## Exercise inputs
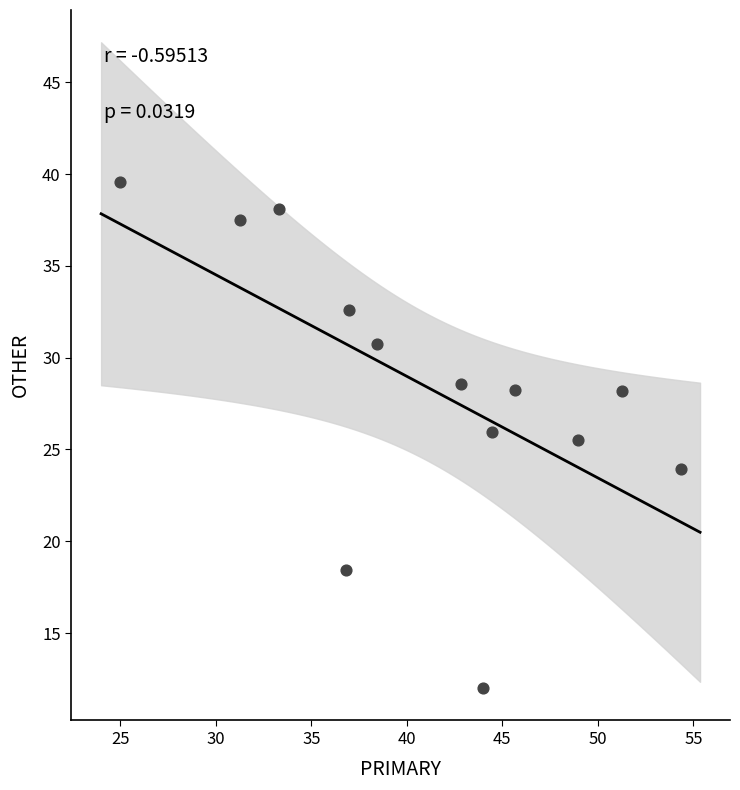

What is the range of X values (max minus min)?

29.3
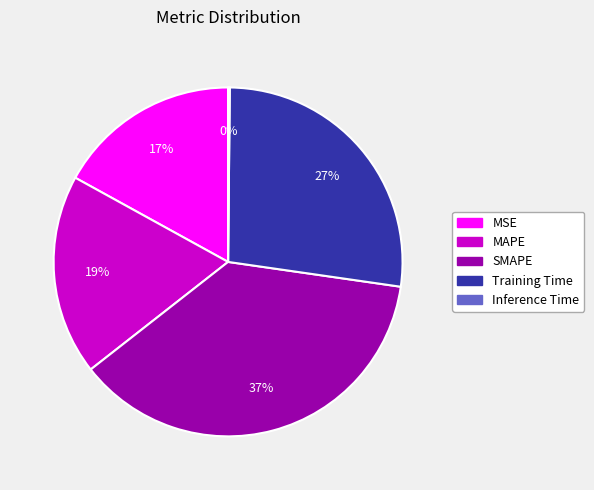

Is the sum of Training Time and SMAPE greater than half?

Yes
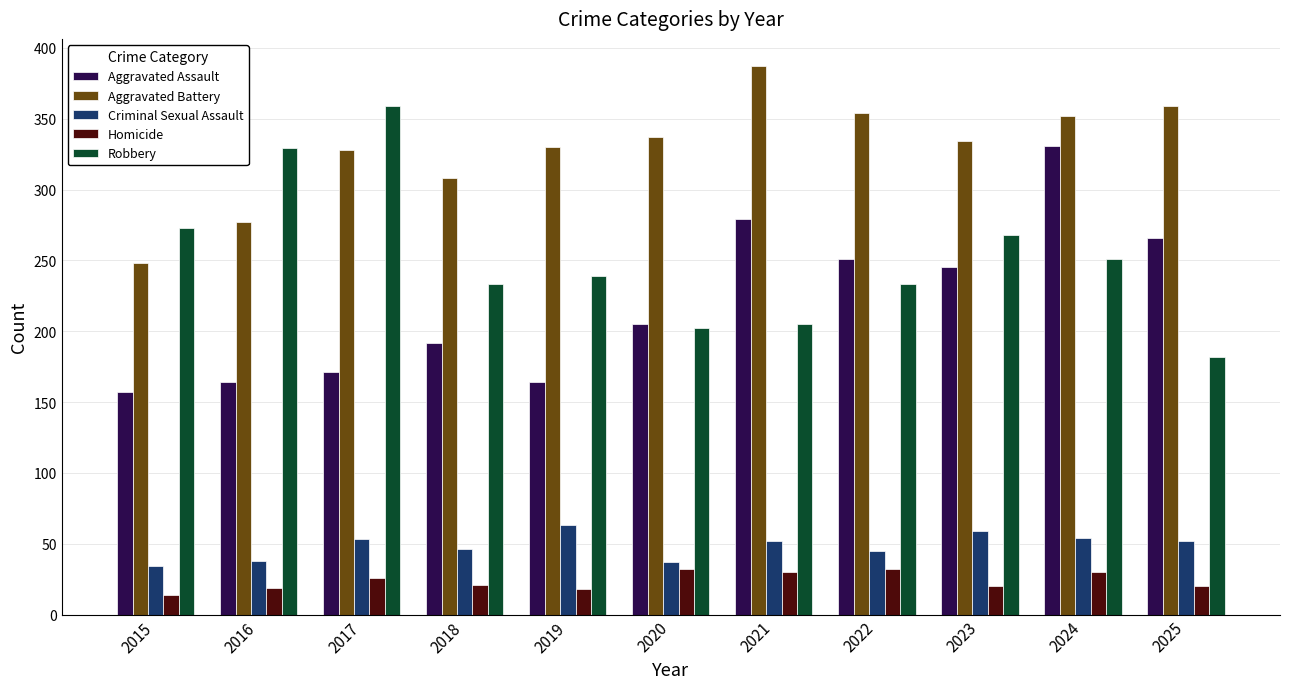

What is the minimum value shown in the chart?

14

## What you will do
Copy out the listing above word for word, leaving out the pictures.

## Solution to this task
What is the range of X values (max minus min)?

29.3

Is the sum of Training Time and SMAPE greater than half?

Yes

What is the minimum value shown in the chart?

14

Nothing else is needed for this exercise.